A recente onda de IPOs e o amadurecimento do mercado de capitais têm permitido a um grande número de companhias a incorporação de planos de opções de compra de ações nos pacotes de remuneração de seus principais executivos. Os diversos benefícios que esses planos trazem para as companhias já foram explorados em outros artigos nesta coluna. No entanto, devido à intensa volatilidade no mercado de ações brasileiro, a mera escolha de datas de outorga, o vesting e o exercício podem ter influência determinante sobre a parcela da remuneração atrelada a esses instrumentos.

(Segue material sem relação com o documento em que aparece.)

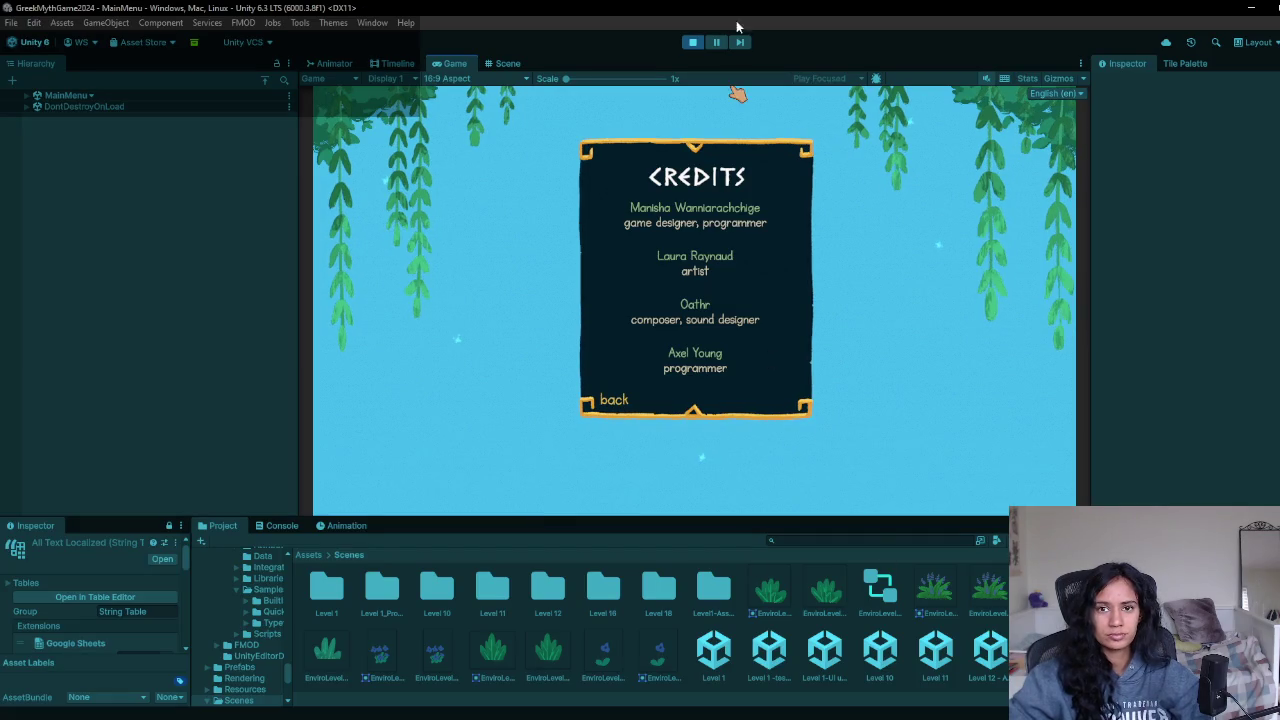
left_click(692, 42)
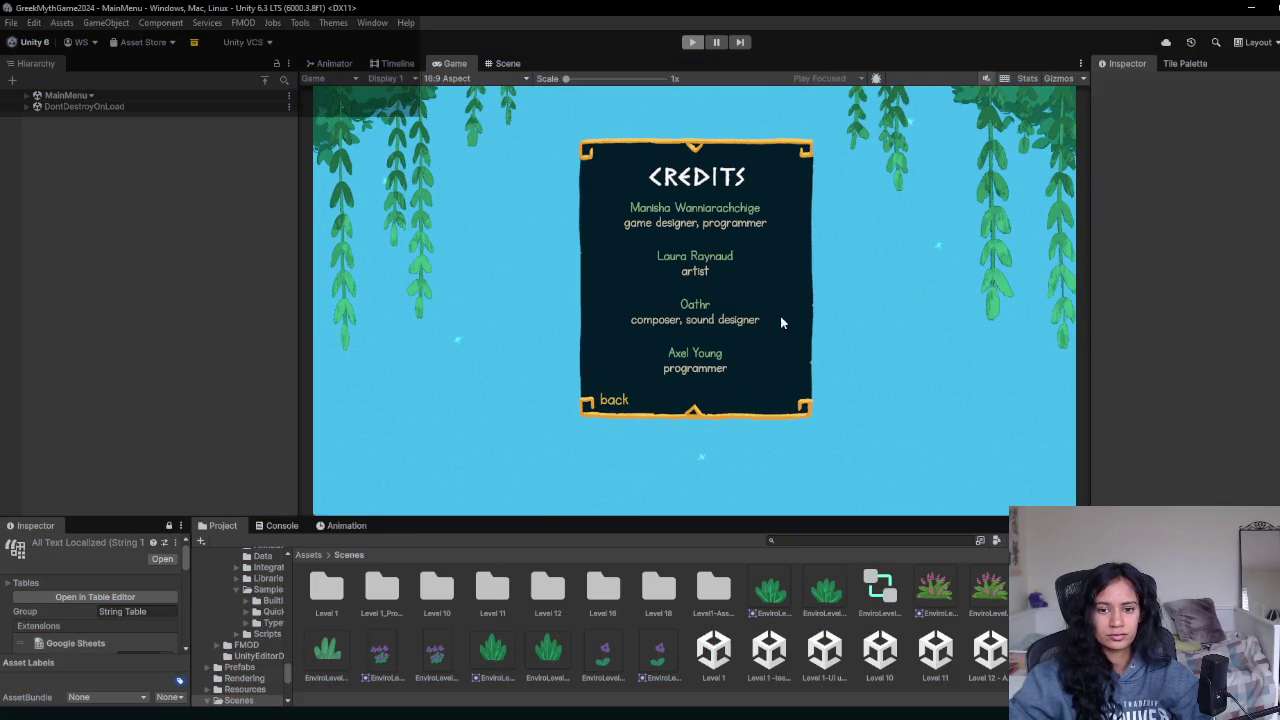
Step: Open the Overworld scene from a Project search for 'overworld', discarding main menu changes, and play it
left_click(806, 540)
type("overworld")
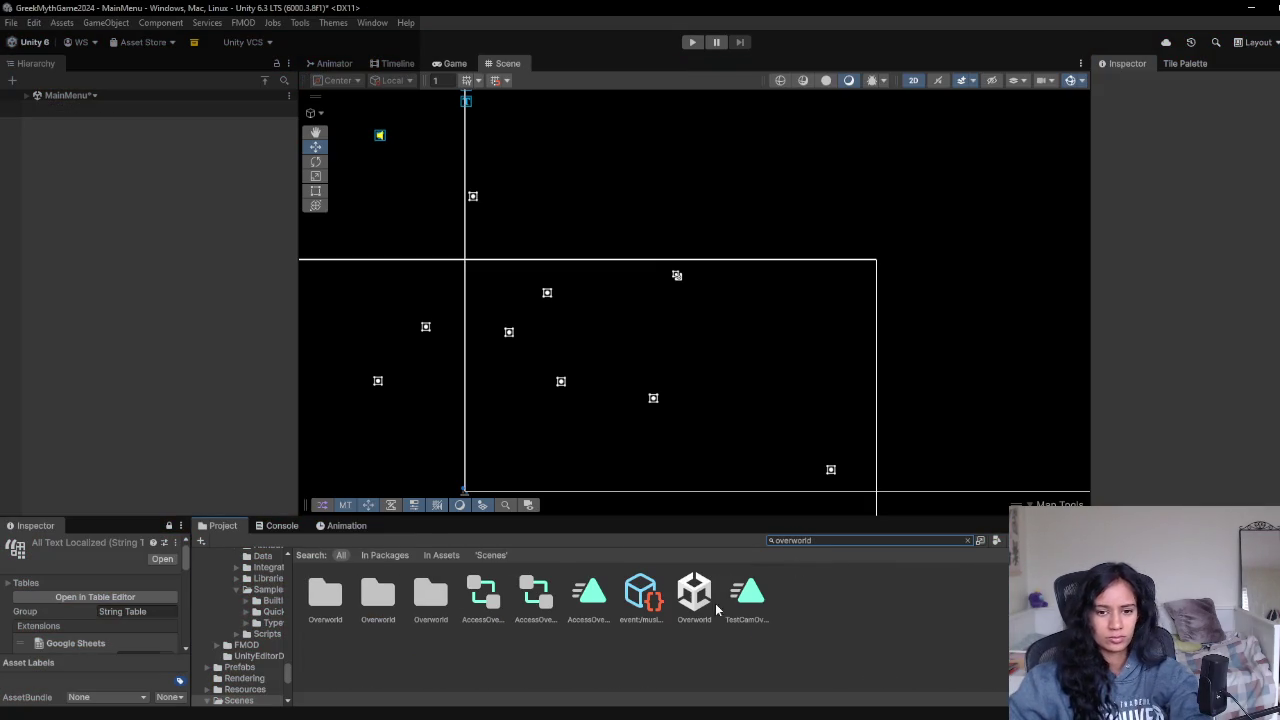
double_click(701, 602)
left_click(684, 396)
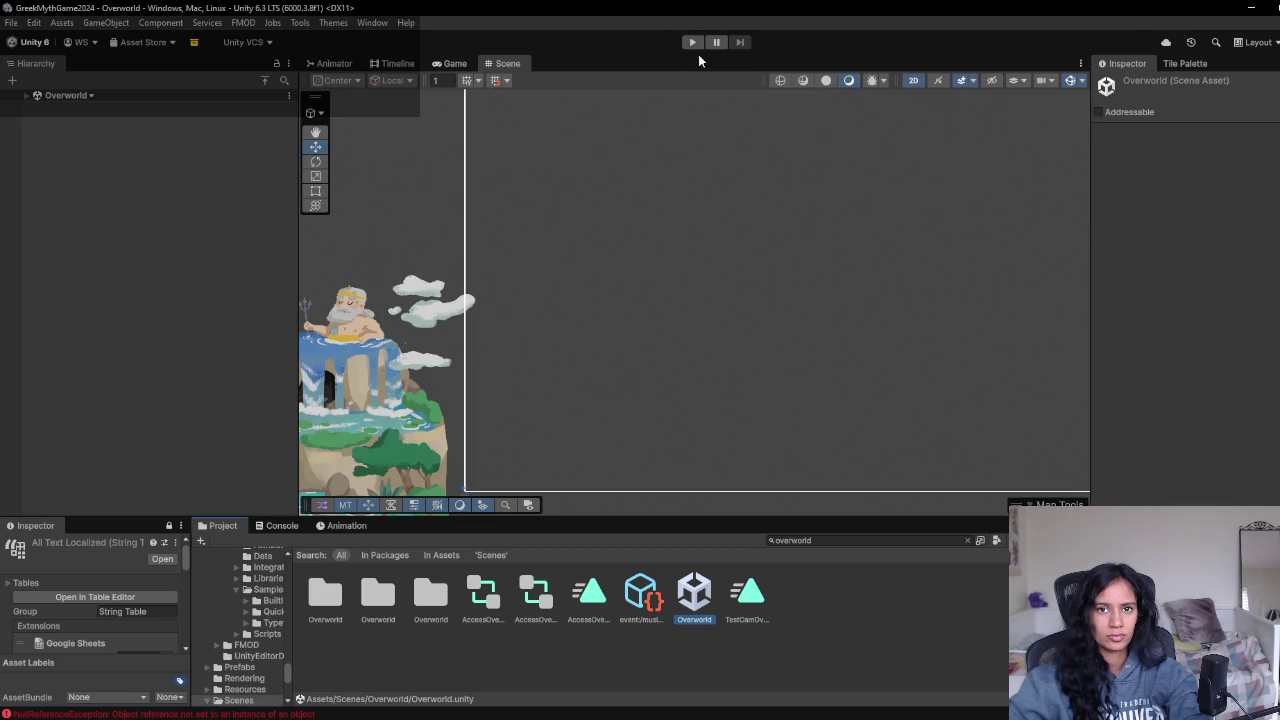
left_click(693, 44)
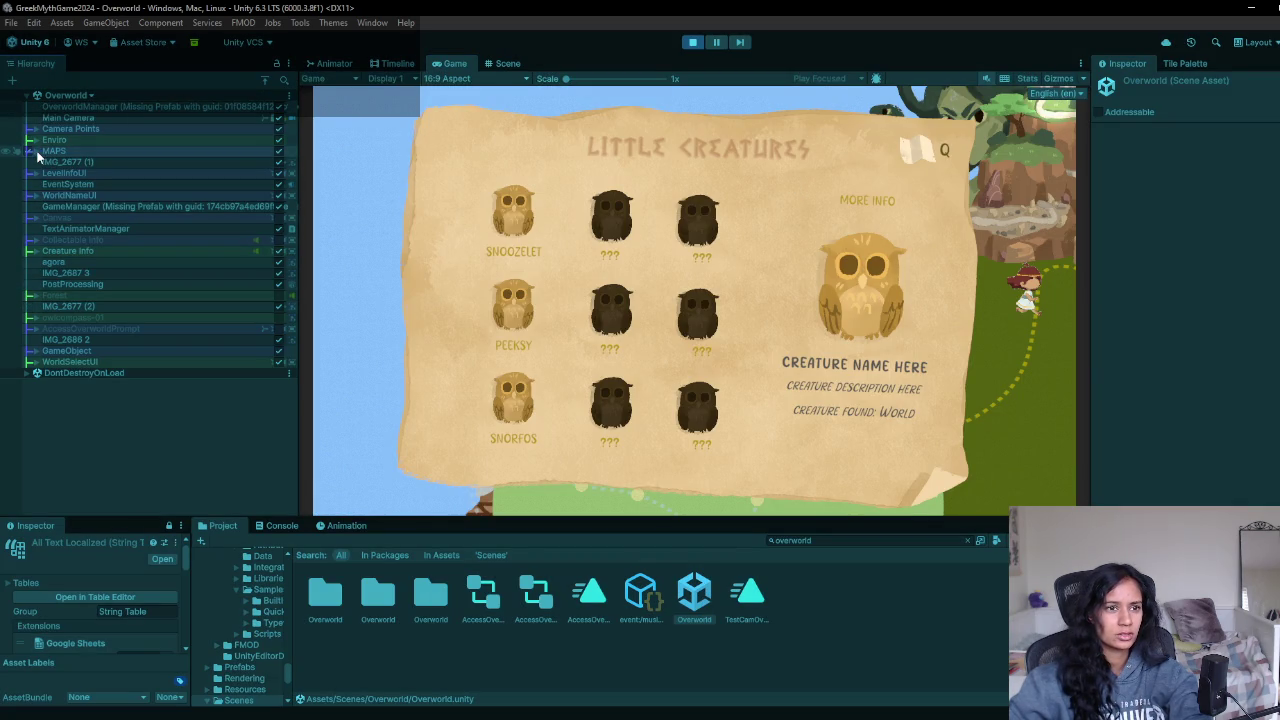
Step: Inspect MAPS, Enviro, LevelInfoUI and Creature Info, toggling the Little Creatures panel and Village & Forest map
left_click(35, 152)
left_click(34, 142)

Em princípio, o objetivo de um pacote de remuneração é premiar os administradores por decisões que aumentem a riqueza dos acionistas. Porém, fatores exógenos podem criar um descasamento entre o desempenho do executivo e sua remuneração. Essa questão já foi alvo de pesquisas acadêmicas no Brasil e no exterior. Em 2001, Bertrand e Mullainathan publicaram um artigo no Journal of Economics intitulado “Are CEOs rewarded for luck? The ones without Principals are”. O foco dos autores foi entender se outros fatores além do desempenho da gestão afetam a remuneração e quais os mecanismos para diminuir seus efeitos. Os autores observaram que empresas expostas a preços de commodities e taxas de câmbio têm seus planos de remuneração mais afetados por fatores fora do alcance dos executivos. Os autores colocaram especial ênfase sobre planos de opções devido à exposição ao mercado de ações que esses instrumentos trazem ao pacote de remuneração.

Efetuamos um estudo simplificado para avaliar o efeito da volatilidade do mercado de ações, causada principalmente por fatores exógenos, sobre planos de opções no Brasil. Nosso objetivo foi verificar se o momento da outorga das opções é determinante sobre a remuneração recebida. Para tanto, analisamos a rentabilidade de um plano fictício de opções de ações com vesting de três anos e o índice IBX como ativo objeto. O preço de exercício foi a média do mês da concessão, normalizado para o valor de R$ 1,00. Simulamos outorgas mensais nos últimos 10 anos e verificamos o ganho ou a perda obtida no exercício da opção na data do vesting. Observamos que, na média, o executivo teria ganho R$ 1,23 por opção. Deslocando-se a data de outorga em um mês, a remuneração do executivo apresentaria uma variação média de R$ 0,16, com variação máxima de R$ 0,51. Se a outorga fosse deslocada em dois meses, a variação média seria de R$ 0,25 (máximo de R$ 0,78) e, em 3 meses, de R$ 0,31 (máximo de R$ 0,86). Portanto, observa-se que a volatilidade do mercado torna o momento da concessão do plano determinante sobre a remuneração do executivo, pois um período de até três meses não é suficiente, em média, para que o mercado reflita decisões corporativas nos preços das ações.

Nossa análise considerou o IBX como se fosse a ação de uma empresa, mas sabe-se que a volatilidade de um índice tende a ser menor do que a de uma ação específica (efeito diversificação). Portanto, se aplicarmos o exemplo a uma determinada companhia, espera-se que os efeitos da volatilidade sejam amplificados, tornando o momento da concessão ainda mais importante.

No contexto de um plano de remuneração, recomendamos equilibrar planos de opções com instrumentos de curto e médio prazo, atrelados a uma medida de desempenho econômico adaptada para as características culturais e de negócio da companhia, premiando os executivos pela obtenção de melhorias contínuas e sustentáveis.

Os planos de opções, especificamente, podem incorporar atributos para reduzir a influência da volatilidade: outorgas periódicas; vestings mais longos que os praticados pelo mercado, assim como sua divisão em diferentes datas; uso de opções indexadas; preço das ações como média de um período mais longo.

O objetivo é privilegiar o desempenho do executivo em detrimento das alterações de humor do mercado.